Not every policy question fits this framework. DiD with event study estimation tends to work well when the data structure supports its core assumptions:

  • Treatment timing is sharp and common across treated units (COVID onset in early 2020)
  • A credible control group exists (LMAs with different structural characteristics but similar pre-trends)
  • Panel data spans enough pre-treatment periods to test parallel trends
  • The outcome responds to treatment within the observation window

When It's Less Suitable

  • Treatment is continuous or gradual rather than discrete
  • No plausible control group shares pre-treatment trends
  • Anticipation effects exist (units change behavior before treatment)
  • Sample is too small for reliable clustering

When the standard statsmodels approach does not fit the data structure, particularly with staggered treatment timing or very large panels, the alternative packages mentioned at the top of this article can help.


Alternatives Worth Considering

PackageLanguageStrength
linearmodels (Python)PythonBuilt-in panel data models, absorbed fixed effects
csdidPython/RCallaway-Sant'Anna estimator for staggered DiD
did (R package)RComprehensive toolkit for heterogeneous treatment effects
fixest (R)RFast TWFE with Sun-Abraham corrections built in

For projects where staggered treatment timing is a concern, csdid implements the Callaway and Sant'Anna (2021) estimator, which avoids the negative weighting problem in standard TWFE. The linearmodels package offers PanelOLS with absorbed fixed effects, which is more memory-efficient than manually creating dummy variables for large panels.


Limitations

The single pre-treatment year (2018) limits our ability to test parallel trends rigorously. More pre-treatment periods would strengthen the design considerably.

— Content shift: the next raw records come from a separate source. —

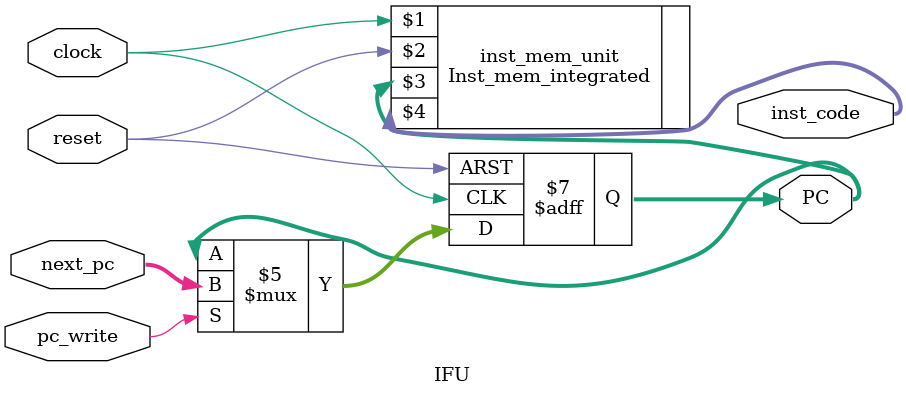
<source format=v>
`timescale 1ns / 1ps
/* This is the module where all the components of IFU are integrated*/

// Set as top module

module IFU(
	input clock,
	input reset,
	input pc_write,
	input [31:0] next_pc,
	output [31:0]inst_code,
	output reg [31:0]PC
    );
	 
	 wire [31:0] inst_address;
	 //wire [31:0] transfer_inst_code = inst_code;
	 
	 //assign PC = inst_address;
	 
	 //address_fetch fetch_add_unit(next_pc, inst_address, clock,reset);
	 Inst_mem_integrated inst_mem_unit(clock,reset,PC, inst_code);
	 //prefetch_buffer prefetch_unit(transfer_inst_code, clock, reset, inst_code);
	 always@(posedge clock or posedge reset)
   begin
   if (reset==1)
   PC<=-4;
   else
   begin
   if (pc_write==0)
   PC<=PC;
   else
   PC<=next_pc;
  end 
   end
	 


endmodule

</source>
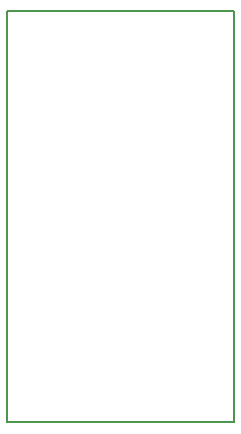
<source format=gm1>
G04 MADE WITH FRITZING*
G04 WWW.FRITZING.ORG*
G04 SINGLE SIDED*
G04 HOLES NOT PLATED*
G04 CONTOUR ON CENTER OF CONTOUR VECTOR*
%ASAXBY*%
%FSLAX23Y23*%
%MOIN*%
%OFA0B0*%
%SFA1.0B1.0*%
%ADD10R,0.765614X1.379010*%
%ADD11C,0.008000*%
%ADD10C,0.008*%
%LNCONTOUR*%
G90*
G70*
G54D10*
G54D11*
X4Y1375D02*
X762Y1375D01*
X762Y4D01*
X4Y4D01*
X4Y1375D01*
D02*
G04 End of contour*
M02*
</source>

LMA-level treatment assignment means we're working with a relatively small number of clusters, which affects standard error reliability as discussed in Step 5.


Code Availability

The full estimation pipeline is implemented in two scripts:

  • 08_event_study.py (467 lines): Event study DiD with WLS, cluster-robust SEs, and visualization
  • 09_triple_diff.py (409 lines): Triple-difference extension incorporating a third dimension of heterogeneity

Methodological Notes

[1] LMA typologies are constructed from ACS 5-year estimates of median household income and Gini coefficients, classified at the median split. Alternative classifications (terciles, continuous measures) serve as robustness checks.

[2] Person weights (perwt) from IPUMS reflect the Census Bureau's sampling design and post-stratification adjustments. Using unweighted estimates would over-represent areas where ACS sampling rates are higher relative to population.